This colorful twist on an American classic provides a wonderful lunch salad packed with healthy amino acids and quality heart healthy fats. For a heartier meal, toast a couple slices of your favorite gluten-free bread or serve it with gluten free crackers on the side.
Ingredients (Serves 2)
- 4 hard-boiled free-range eggs (chopped or mashed)
- ¼ cup avocado oil mayonnaise
- ½ teaspoon prepared yellow mustard
- 2 tablespoons finely chopped celery
- 1 teaspoon finely chopped fresh dill
- Sprigs of dill (set aside for garnish)
- Salt and white pepper to taste
- Organic radicchio cup
- ½ avocado
- ½ cup halved organic cherry tomatoes (tossed with a touch of olive oil and sea salt)
Preparation
- Place the chopped eggs in a bowl, and stir in the mayonnaise, mustard, celery, and dill.

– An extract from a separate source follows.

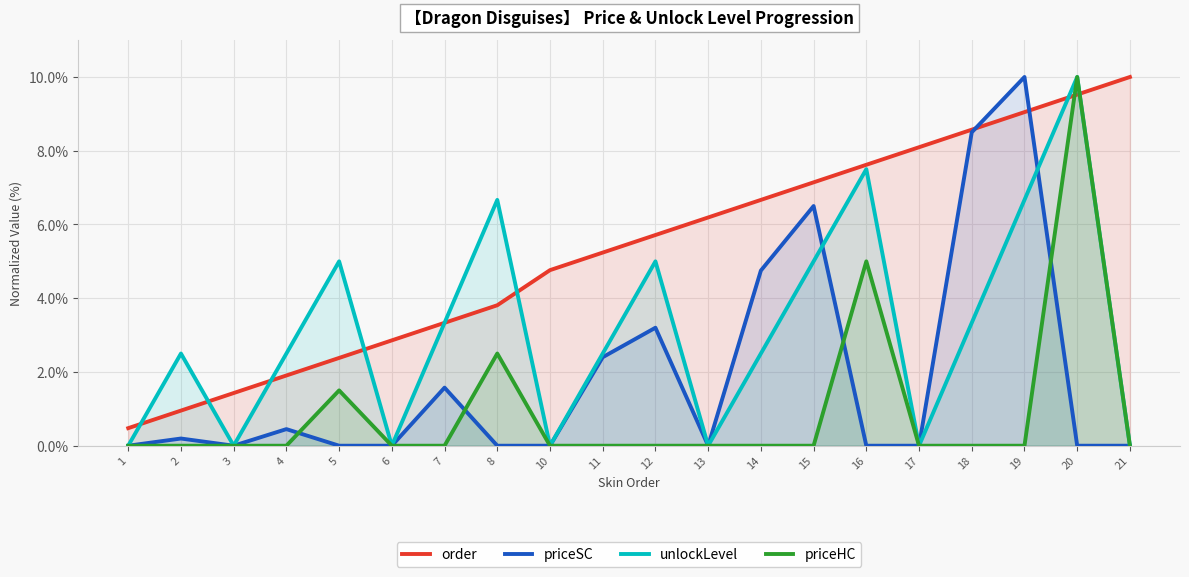

True or false: priceSC and unlockLevel intersect in this chart.

True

- Season with salt, pepper.
- Remove a firm bowl-shaped-leave from a head of the radicchio, lay on the center of a plate, and fill with a generous scoop of egg salad.
- Garnish the side with a ¼ of avocado and tomatoes.
- Garnish the top of the egg salad with the sprig of fresh dill.
Nutrition Facts*
Calories | 301 |
Total Fat | 25g |
Carbohydrates | 6g |
Protein | 13g |
Servings Per Recipe | 2 |
* Nutrition Facts are based on 1 serving.